TEXT UNDER STUDY Start Marker
Table 1 shows that, at the lower temperature, there was an increased amount of hydroxylated fatty acids compared to that of fatty acids of LPS from higher (22°C)-temperature-grown cells. The 3-OH C10:0, 2-OH C12:0, and 3-OH C12:0 together represented about 72% of the acyl chains as opposed to the 45% that was observed in the LPS of 22°C-grown cells. Among the three hydroxy fatty acids, the 3-OH C10:0 and 3-OH C12:0 constituted the bulk amount and the amount of 2-OH C12:0 remained relatively unaltered. The hydroxy groups of these fatty acids probably function in a manner analogous to that of the branched fatty acids in phospholipid membrane in causing steric perturbations in the hydrophobic core (5) and thereby help maintain the homeoviscous state of the OM at lower temperature.
TABLE 1.
TEXT UNDER STUDY End Marker
EXCERPTED DATA Start Marker
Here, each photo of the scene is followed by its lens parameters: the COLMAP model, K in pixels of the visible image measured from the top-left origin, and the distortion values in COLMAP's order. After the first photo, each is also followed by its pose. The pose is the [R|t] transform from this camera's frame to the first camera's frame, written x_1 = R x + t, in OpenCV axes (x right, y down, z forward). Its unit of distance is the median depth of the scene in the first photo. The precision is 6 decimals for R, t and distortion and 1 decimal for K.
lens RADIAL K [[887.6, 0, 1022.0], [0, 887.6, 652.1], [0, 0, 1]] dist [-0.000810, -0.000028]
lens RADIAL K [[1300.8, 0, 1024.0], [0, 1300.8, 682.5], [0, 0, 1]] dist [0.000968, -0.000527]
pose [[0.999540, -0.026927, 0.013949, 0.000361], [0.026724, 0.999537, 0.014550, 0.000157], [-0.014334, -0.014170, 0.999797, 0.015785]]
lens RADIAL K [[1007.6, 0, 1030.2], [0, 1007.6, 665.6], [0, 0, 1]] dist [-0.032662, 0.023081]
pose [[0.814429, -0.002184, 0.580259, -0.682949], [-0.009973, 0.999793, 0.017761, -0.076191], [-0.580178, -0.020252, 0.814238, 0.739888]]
EXCERPTED DATA End Marker
• **ACTIVITY A**: In the text on hydroxylated fatty acids in LPS, what share of the acyl chains did 3-OH C10:0, 2-OH C12:0, and 3-OH C12:0 together make up at the lower temperature?
• **ACTIVITY B**: Extend the text on hydroxylated fatty acids in LPS, picking up after its final line.

• **REPLY A**: About 72%.

• **REPLY B**:
Acyl chain composition of LPS from low (4°C)- and high (22°C)-temperature-grown cells of P. syringaea
Acyl chain | Amt (%, mol/mol) grown at:
|
|
---|---|---|
4°C | 22°C | |
3-OH C10:0 | 31 | 17 |
C12:0 | 4 | 4 |
2-OH C12:0 | 25 | 21 |
3-OH C12:0 | 16 | 7 |
C16:0 | 6 | 21 |
C16:1 | 13 | 23 |
C18:1 | 4 | 3 |
Others (unknown) | 1 | 3 |
The values (average of three measurements) have been rounded off to the nearest whole number.
Interestingly, it is also evident from Table 1 that the amount of the unsaturated C16:1 acyl chain was greater (23%) in 22°C-grown cells than that in the low-temperature (4°C)- grown cells (13%). This result is counterintuitive and in contrast to the data available for mesophilic E. coli, Salmonella enterica serovar Minnesota, and Proteus mirabilis (16, 23, 31, 36), where the amount of palmitoleic acid (i.e., cis-Δ9C16:1) in lipid A increases at the expense of C16:0 (in P. mirabilis) and C12:0 (in E. coli and S. enterica serovar Minnesota) at a lower temperature (≤15°C) of growth. However, a decrease in the C16:1 acyl chain at the lower growth temperature was observed earlier in Yersinia enterocolitica (34; quoted in reference 12).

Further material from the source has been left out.